Apple ex-lawyer accused of insider trading

Levoff is accused of using confidential information to trade the firm's securities for personal gain.

Thursday, 14th February 2019

The Securities and Exchange Commission (SEC) has brought suit against Gene Daniel Levoff, who was Apple's senior director of corporate law until September 2018. Levoff is accused of using his position to make illegal trades of Apple shares.

Levoff is accused of using confidential information to trade the firm's securities for personal gain.

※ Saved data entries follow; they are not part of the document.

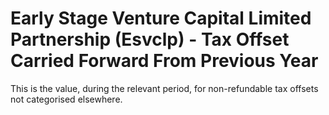 # Early Stage Venture Capital Limited Partnership (Esvclp) - Tax Offset Carried Forward From Previous Year
This is the value, during the relevant period, for non-refundable tax offsets not categorised elsewhere.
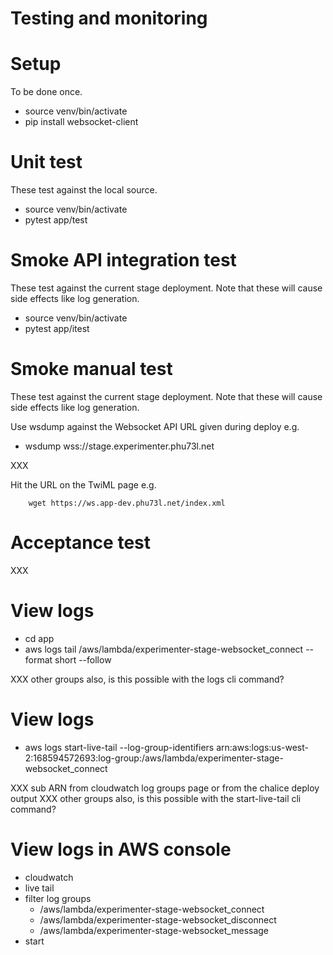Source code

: # Testing and monitoring

# Setup

To be done once.

- source venv/bin/activate
- pip install websocket-client

# Unit test

These test against the local source.

- source venv/bin/activate
- pytest app/test

# Smoke API integration test

These test against the current stage deployment. Note that these will cause side effects like log generation.

- source venv/bin/activate
 - pytest app/itest

# Smoke manual test

These test against the current stage deployment. Note that these will cause side effects like log generation.

Use wsdump against the Websocket API URL given during deploy e.g.

- wsdump wss://stage.experimenter.phu73l.net

XXX

Hit the URL on the TwiML page e.g.

        wget https://ws.app-dev.phu73l.net/index.xml

# Acceptance test

XXX

# View logs

- cd app
- aws logs tail /aws/lambda/experimenter-stage-websocket_connect --format short --follow

XXX other groups also, is this possible with the logs cli command?

# View logs

- aws logs start-live-tail --log-group-identifiers arn:aws:logs:us-west-2:168594572693:log-group:/aws/lambda/experimenter-stage-websocket_connect

XXX sub ARN from cloudwatch log groups page or from the chalice deploy output
XXX other groups also, is this possible with the start-live-tail cli command?

# View logs in AWS console

- cloudwatch
- live tail
- filter log groups
  - /aws/lambda/experimenter-stage-websocket_connect
  - /aws/lambda/experimenter-stage-websocket_disconnect
  - /aws/lambda/experimenter-stage-websocket_message
- start
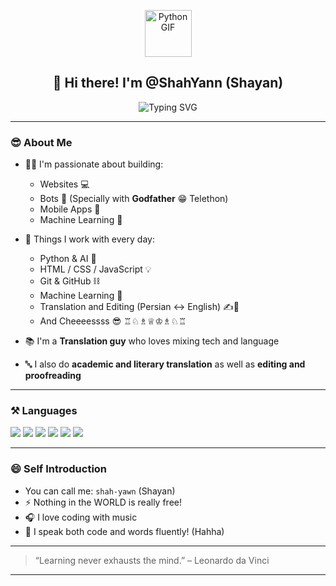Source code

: <p align="center">
 <img src="https://media.giphy.com/media/KAq5w47R9rmTuvWOWa/giphy.gif" width="75" alt="Python GIF" />
</p>
<h2 align="center">👋 Hi there! I'm @ShahYann (Shayan)</h2>

<p align="center">
<img src="https://readme-typing-svg.herokuapp.com?font=Fira+Code&weight=500&size=24&pause=1000&color=00F5FF&vCenter=true&width=435&lines=Frontend+And+Backend+Developer;Bot+Builder+%7C+Telethon+Python;Machine+Learning+And+Ai+Lover;Translator+%26+Editor+And+Typist;Always+Learning+New+Things" alt="Typing SVG" />
</p>

---

### 😎 About Me

- 👨‍💻 I'm passionate about building:
  - Websites 💻
  - Bots 🤖 (Specially with **Godfather** 😁 Telethon)
  - Mobile Apps 📱
  - Machine Learning 🤯

- 🧠 Things I work with every day:
  - Python & AI 🤖  
  - HTML / CSS / JavaScript 💡  
  - Git & GitHub ⛓️  
  - Machine Learning 🧪  
  - Translation and Editing (Persian ↔ English) ✍️📘
  - And Cheeeessss 😎 ♖♘♗♕♔♗♘♖

- 📚 I'm a **Translation guy** who loves mixing tech and language  
- 🔤 I also do **academic and literary translation** as well as **editing and proofreading**

---

### ⚒️ Languages

<p>
  <img src="https://img.shields.io/badge/Python-3670A0?style=for-the-badge&logo=python&logoColor=ffdd54"/>
  <img src="https://img.shields.io/badge/HTML5-E34F26?style=for-the-badge&logo=html5&logoColor=white"/>
  <img src="https://img.shields.io/badge/CSS3-1572B6?style=for-the-badge&logo=css3&logoColor=white"/>
  <img src="https://img.shields.io/badge/JavaScript-F7DF1E?style=for-the-badge&logo=javascript&logoColor=black"/>
  <img src="https://img.shields.io/badge/Telethon-0088CC?style=for-the-badge&logo=telegram&logoColor=white"/>
  <img src="https://img.shields.io/badge/VS_Code-007ACC?style=for-the-badge&logo=visual-studio-code&logoColor=white"/>
</p>

---

### 😄 Self Introduction

- You can call me: `shah-yawn`  (Shayan)
- ⚡ Nothing in the WORLD is really free!  
- 🎧 I love coding with music  
- 💬 I speak both code and words fluently! (Hahha)

---

> “Learning never exhausts the mind.” – Leonardo da Vinci

---

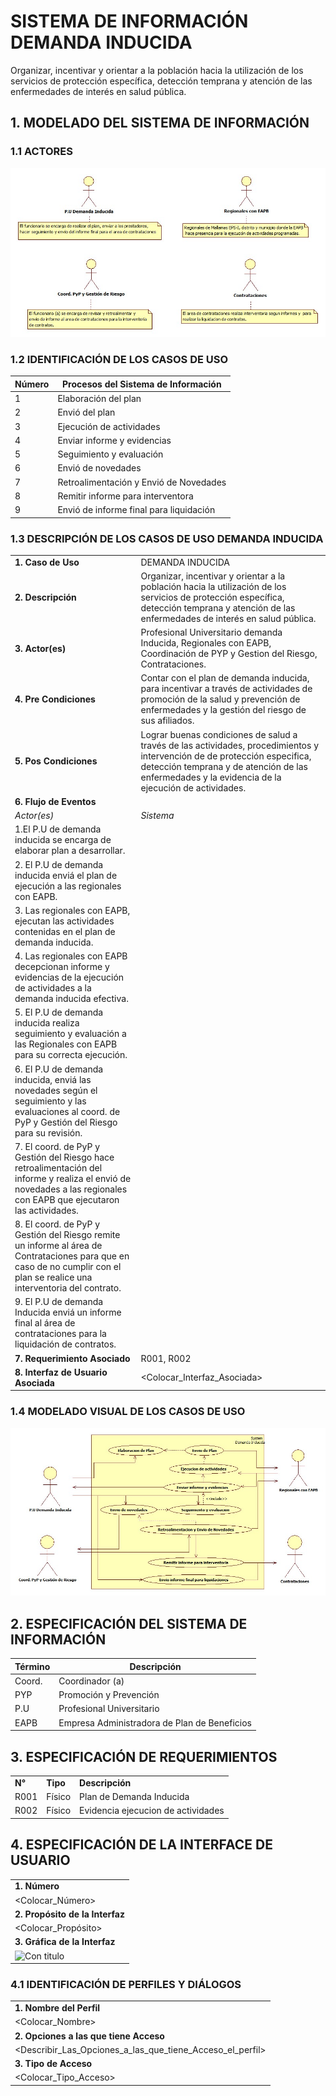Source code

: # SISTEMA DE INFORMACIÓN DEMANDA INDUCIDA

 Organizar, incentivar y orientar a la población hacia la utilización de los servicios de protección específica, detección temprana y atención de las enfermedades de interés en salud pública. 

## 1. MODELADO DEL SISTEMA DE INFORMACIÓN

### 1.1 ACTORES

![Con titulo](img/ActoreDI.jpg "Actores")

### 1.2 IDENTIFICACIÓN DE LOS CASOS DE USO

| Número | Procesos del Sistema de Información     |
| ------ | --------------------------------------- |
| 1      | Elaboración del plan                    |
| 2      | Envió del plan                          |
| 3      | Ejecución de actividades                |
| 4      | Enviar informe y evidencias             |
| 5      | Seguimiento y evaluación                |
| 6      | Envió de novedades                      |
| 7      | Retroalimentación y Envió de Novedades  |
| 8      | Remitir informe para interventora       |
| 9      | Envió de informe final para liquidación |


### 1.3 DESCRIPCIÓN DE LOS CASOS DE USO DEMANDA INDUCIDA

| | |
| - | - |
| **1. Caso de Uso** | DEMANDA INDUCIDA|
| **2. Descripción** | Organizar, incentivar y orientar a la población hacia la utilización de los servicios de protección específica, detección temprana y atención de las enfermedades de interés en salud pública. |
| **3. Actor(es)**   | Profesional Universitario demanda Inducida, Regionales con EAPB, Coordinación de PYP y Gestion del Riesgo, Contrataciones. |
| **4. Pre Condiciones** | Contar con el plan de demanda inducida, para incentivar a través de actividades de promoción de la salud y prevención de enfermedades y la gestión del riesgo de sus afiliados. |
| **5. Pos Condiciones** | Lograr buenas condiciones de salud a través de las actividades, procedimientos y intervención de de protección especifica, detección temprana y de atención de las enfermedades y la evidencia de la ejecución de actividades.|
| **6. Flujo de Eventos** |
| *Actor(es)* | *Sistema* |
|1.El P.U de demanda inducida se encarga de elaborar plan a desarrollar.||
|2. El P.U de demanda inducida enviá el plan de ejecución a las regionales con EAPB. |   |  
|3. Las regionales con EAPB, ejecutan las actividades contenidas en el plan de demanda inducida. |  |
|4. Las regionales con EAPB decepcionan informe y evidencias de la ejecución de actividades a la demanda inducida efectiva.  |  |
|5. El P.U de demanda inducida realiza seguimiento y evaluación a las Regionales con EAPB para su correcta ejecución.   |  |
|6. El P.U de demanda inducida, enviá las novedades según el seguimiento y las evaluaciones al coord. de PyP y Gestión del Riesgo para su revisión. |  |
|7. El coord. de PyP y Gestión del Riesgo hace retroalimentación del informe y realiza el envió de novedades a las regionales con EAPB que ejecutaron las actividades.|  |
|8. El coord. de PyP y Gestión del Riesgo remite un informe al área de Contrataciones para que en caso de no cumplir con el plan se realice una interventoria del contrato. |  |
|9. El P.U de demanda Inducida enviá un informe final al área de contrataciones para la liquidación de contratos. |  |
| **7. Requerimiento Asociado** | R001, R002|
| **8. Interfaz de Usuario Asociada** | <Colocar_Interfaz_Asociada> |

### 1.4 MODELADO VISUAL DE LOS CASOS DE USO

![Con titulo](img/DemandaInducida.jpg "Caso de uso")

## 2. ESPECIFICACIÓN DEL SISTEMA DE INFORMACIÓN

| Término | Descripción                                  |
| ------- | -------------------------------------------- |
| Coord.  | Coordinador (a)                              |
| PYP     | Promoción y Prevención                       |
| P.U     | Profesional Universitario                    |
| EAPB    | Empresa Administradora de Plan de Beneficios |

 

## 3. ESPECIFICACIÓN DE REQUERIMIENTOS

| | | |
| - | - | - |
| **N°** | **Tipo** | **Descripción** |
| R001 | Físico | Plan de Demanda Inducida |
| R002 | Físico | Evidencia ejecucion de actividades |

## 4. ESPECIFICACIÓN DE LA INTERFACE DE USUARIO

| |
| - |
| **1. Número** |
| <Colocar_Número> |
| **2. Propósito de la Interfaz** |
| <Colocar_Propósito> |
| **3. Gráfica de la Interfaz**|
| ![Con titulo](img/Interfaz01.jpg "Interfaz de Usuario") |

### 4.1 IDENTIFICACIÓN DE PERFILES Y DIÁLOGOS

| |
| - |
| **1. Nombre del Perfil** |
| <Colocar_Nombre> |
| **2. Opciones a las que tiene Acceso**|
| <Describir_Las_Opciones_a_las_que_tiene_Acceso_el_perfil> |
| **3. Tipo de Acceso** |
| <Colocar_Tipo_Acceso> |






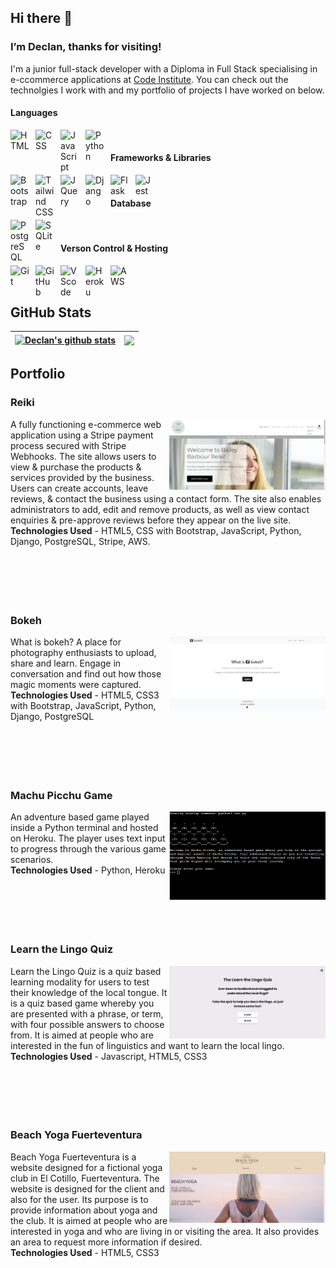 ## Hi there 👋
### I’m Declan, thanks for visiting!
I'm a junior full-stack developer with a Diploma in Full Stack specialising in e-ccommerce applications at [Code Institute](https://codeinstitute.net/global/full-stack-software-development-diploma/e-commerce/). You can check out the technolgies I work with and my portfolio of projects I have worked on below.
<br />

#### Languages
<img align="left" alt="HTML" width="30px" style="padding-right:10px;" src="https://cdn.jsdelivr.net/gh/devicons/devicon/icons/html5/html5-plain.svg" />
<img align="left" alt="CSS" width="30px" style="padding-right:10px;" src="https://cdn.jsdelivr.net/gh/devicons/devicon/icons/css3/css3-plain.svg" />
<img align="left" alt="JavaScript" width="30px" style="padding-right:10px;" src="https://cdn.jsdelivr.net/gh/devicons/devicon/icons/javascript/javascript-plain.svg" />
<img align="left" alt="Python" width="30px" style="padding-right:10px;" src="https://cdn.jsdelivr.net/gh/devicons/devicon/icons/python/python-plain.svg" />  
<br />

#### Frameworks & Libraries
<img align="left" alt="Bootstrap" width="30px" style="padding-right:10px;" src="https://cdn.jsdelivr.net/gh/devicons/devicon/icons/bootstrap/bootstrap-original.svg" />
<img align="left" alt="Tailwind CSS" width="30px" style="padding-right:10px;" src="https://cdn.jsdelivr.net/npm/devicon@2.16.0/icons/tailwindcss/tailwindcss-original.svg" />
<img align="left" alt="JQuery" width="30px" style="padding-right:10px;" src="https://cdn.jsdelivr.net/gh/devicons/devicon/icons/jquery/jquery-original.svg" />
<img align="left" alt="Django" width="30px" style="padding-right:10px;" src="https://cdn.jsdelivr.net/gh/devicons/devicon/icons/django/django-plain.svg" />
<img align="left" alt="Flask" width="30px" style="padding-right:10px;" src="https://cdn.jsdelivr.net/gh/devicons/devicon/icons/flask/flask-original.svg" />
<img align="left" alt="Jest" width="30px" style="padding-right:10px;" src="https://cdn.jsdelivr.net/npm/devicon@2.16.0/icons/jest/jest-plain.svg" />
<br />

#### Database
<img align="left" alt="PostgreSQL" width="30px" style="padding-right:10px;" src="https://cdn.jsdelivr.net/gh/devicons/devicon/icons/postgresql/postgresql-original.svg" />
<img align="left" alt="SQLite" width="30px" style="padding-right:10px;" src="https://cdn.jsdelivr.net/npm/devicon@2.16.0/icons/sqlite/sqlite-original.svg" />
<br />

#### Verson Control & Hosting
<img align="left" alt="Git" width="30px" style="padding-right:10px;" src="https://cdn.jsdelivr.net/gh/devicons/devicon/icons/git/git-original.svg" />
<img align="left" alt="GitHub" width="30px" style="padding-right:10px;" src="https://cdn.jsdelivr.net/gh/devicons/devicon/icons/github/github-original.svg" />
<img align="left" alt="VScode" width="30px" style="padding-right:10px;" src="https://cdn.jsdelivr.net/gh/devicons/devicon/icons/vscode/vscode-original.svg" />
<img align="left" alt="Heroku" width="30px" style="padding-right:10px;" src="https://cdn.jsdelivr.net/gh/devicons/devicon/icons/heroku/heroku-original.svg" />
<img align="left" alt="AWS" width="30px" style="padding-right:10px;" src="https://cdn.jsdelivr.net/npm/devicon@2.16.0/icons/amazonwebservices/amazonwebservices-original-wordmark.svg" />
<br />
<br />

## GitHub Stats
| <a href="https://github.com/anuraghazra/github-readme-stats"><img align="center" src="https://github-readme-stats.vercel.app/api?username=decant09&show_icons=true&include_all_commits=true&theme=buefy&hide_border=true" alt="Declan's github stats" /></a> | <a href="https://github.com/decant09/github-readme-stats"><img align="center" src="https://github-readme-stats.vercel.app/api/top-langs/?username=decant09&layout=compact&theme=buefy&hide_border=true" /></a> |
| ------------- | ------------- |

## Portfolio

### Reiki
<a href="https://github.com/decant09/reiki"><img align="right" src="static/images/reiki_homepage.png" width="250px" alt="Reiki"></a>
A fully functioning e-commerce web application using a Stripe payment process secured with Stripe Webhooks. The site allows users to view & purchase the products & services provided by the business. Users can create accounts, leave reviews, & contact the business using a contact form. The site also enables administrators to add, edit and remove products, as well as view contact enquiries & pre-approve reviews before they appear on the live site.
<br>
**Technologies Used** - HTML5, CSS with Bootstrap, JavaScript, Python, Django, PostgreSQL, Stripe, AWS.
<br><br><br><br><br><br>

### Bokeh
<a href="https://github.com/decant09/bokeh"><img align="right" src="static/images/bokeh_landing_page.png" width="250px" alt="Bokeh"></a>
What is bokeh? A place for photography enthusiasts to upload, share and learn. Engage in conversation and find out how those magic moments were captured.
<br>
**Technologies Used** - HTML5, CSS3 with Bootstrap, JavaScript, Python, Django, PostgreSQL
<br><br><br><br><br><br>

### Machu Picchu Game
<a href="https://github.com/decant09/machu-picchu-game"><img align="right" src="static/images/mpg-intro.png" width="250px" alt="Machu Picchu Game"></a>
An adventure based game played inside a Python terminal and hosted on Heroku. The player uses text input to progress through the various game scenarios.
<br>
**Technologies Used** - Python, Heroku
<br><br><br><br><br><br>

### Learn the Lingo Quiz
<a href="https://github.com/Ldecant09/learn-the-lingo"><img align="right" src="static/images/ltlq-homepage.png" width="250px" alt="Learn the Lingo Quiz"></a>
Learn the Lingo Quiz is a quiz based learning modality for users to test their knowledge of the local tongue. It is a quiz based game whereby you are presented with a phrase, or term, with four possible answers to choose from. It is aimed at people who are interested in the fun of linguistics and want to learn the local lingo.
<br>
**Technologies Used** - Javascript, HTML5, CSS3
<br><br><br><br><br><br>

### Beach Yoga Fuerteventura
<a href="https://github.com/Ldecant09/beach-yoga-fuerteventura"><img align="right" src="static/images/byf-homepage.png" width="250px" alt="Beach Yoga Fuerteventura"></a>
Beach Yoga Fuerteventura is a website designed for a fictional yoga club in El Cotillo, Fuerteventura. The website is designed for the client and also for the user. Its purpose is to provide information about yoga and the club. It is aimed at people who are interested in yoga and who are living in or visiting the area. It also provides an area to request more information if desired.
<br>
**Technologies Used** - HTML5, CSS3
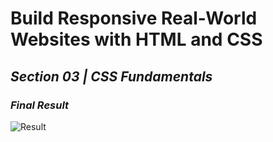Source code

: # Build Responsive Real-World Websites with HTML and CSS

## _Section 03 | **CSS Fundamentals**_

### _Final Result_

![Result](screenshot.gif)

The SEC maintains that he used nonpublic information obtained as part of the committee to inform trades he made of Apple shares. For example, in July 2015 he learned that Apple was going to miss analyst estimates for iPhone unit sales.

Levoff, who was responsible for ensuring compliance with Apple's insider trading policies, is accused of breaching those policies on several occasions.

Apple fired him last year after being contacted by authorities and conducting an internal investigation.

The US (SEC) said Levoff engaged in insider trading various times between 2011 and 2016.

"Levoff's alleged exploitation of his access to Apple's financial information was particularly egregious given his responsibility for implementing the company's insider trading compliance policy," Antonia Chion, associate director of the SEC's division of enforcement, said in a statement.

"The SEC is committed to pursuing insiders who breach their duties to investors."

In 2011 and 2012, Apple's former head of corporate law made $245,000 (£193,801) in profits by engaging in insider trading, the SEC said.

Levoff also traded Apple securities ahead of three quarterly earnings announcements in 2015 and 2016, making approximately $382,000 in combined profits and losses avoided.

The SEC is demanding Levoff pay a sum equal to the profits made and losses avoided over the last five years, along with a penalty of three times that amount.

The agency is also demanding that he be banned from serving as an officer or director of a public company. Simultaneously, the US Attorney in Newark, New Jersey, has filed criminal charges, which carry a maximum penalty of 20 years in prison and a $5 million fine.